__Aufgaben__
(A) Welchen neuen Überwachungswert für Phosphor (Pges) legte der Landkreis laut dem Textauszug für die Kläranlage Bakum fest?
(B) Gib aus dem Textauszug alles von „OVG: Schärfere Überwachungswerte“ bis hinunter zu „seit Jahren unterschreitet.“ wortgetreu wieder.

OVG: Schärfere Überwachungswerte bedürfen eines Sanierungskonzepts


Das OVG in Lüneburg hat damit ein Urteil des Verwaltungsgerichts Oldenburg (Az.: 5 A 2793/11 vom 03.07.2013) geändert, dem zufolge die Überwachungswerte der Abwasserverordnung von der Unteren Wasserbehörde verschärft werden können, auch wenn der Einleiter die Überwachungswerte seit Jahren unterschreitet.

Der Oldenburgisch-Ostfriesische Wasserverband (OOMV) wandte sich dem OVG zufolge gegen drei Bescheide des beklagten Landkreises Vechta vom August 2011, mit denen dieser Überwachungswerte für die vom OOMV betriebenen Kläranlagen Bakum, Lohne/Rießel und Lohne-Nordlohne geändert und neu festgesetzt hatte.  Wie das OVG ausführt, hatte der Kreis als Untere Wasserbehörde für die Kläranlage Bakum die Überwachungswerte für den Chemischen Sauerstoffbedarf (CSB) auf 70 Milligramm pro Liter (zuvor 90 Milligramm pro Liter), für Stickstoff (Nges) auf zehn Milligramm pro Liter (zuvor 18 Milligramm pro Liter) und für Phosphor (Pges) auf 1,5 Milligramm pro Liter (zuvor zwei Milligramm pro Liter) neu festgelegt. Für die beiden anderen Kläranlagen setzte die Behörde die Überwachungswerte für CSB auf 60 Milligramm pro Liter (zuvor 90 Milligramm pro Liter)  und für Nges auf 14 Milligramm pro Liter (zuvor 18 Milligramm pro Liter) fest.

__Ausgangsmaterial__
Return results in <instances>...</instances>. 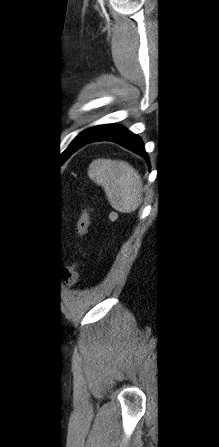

__Lösungen__
(A) 1,5 Milligramm pro Liter

(B)
OVG: Schärfere Überwachungswerte bedürfen eines Sanierungskonzepts


Das OVG in Lüneburg hat damit ein Urteil des Verwaltungsgerichts Oldenburg (Az.: 5 A 2793/11 vom 03.07.2013) geändert, dem zufolge die Überwachungswerte der Abwasserverordnung von der Unteren Wasserbehörde verschärft werden können, auch wenn der Einleiter die Überwachungswerte seit Jahren unterschreitet.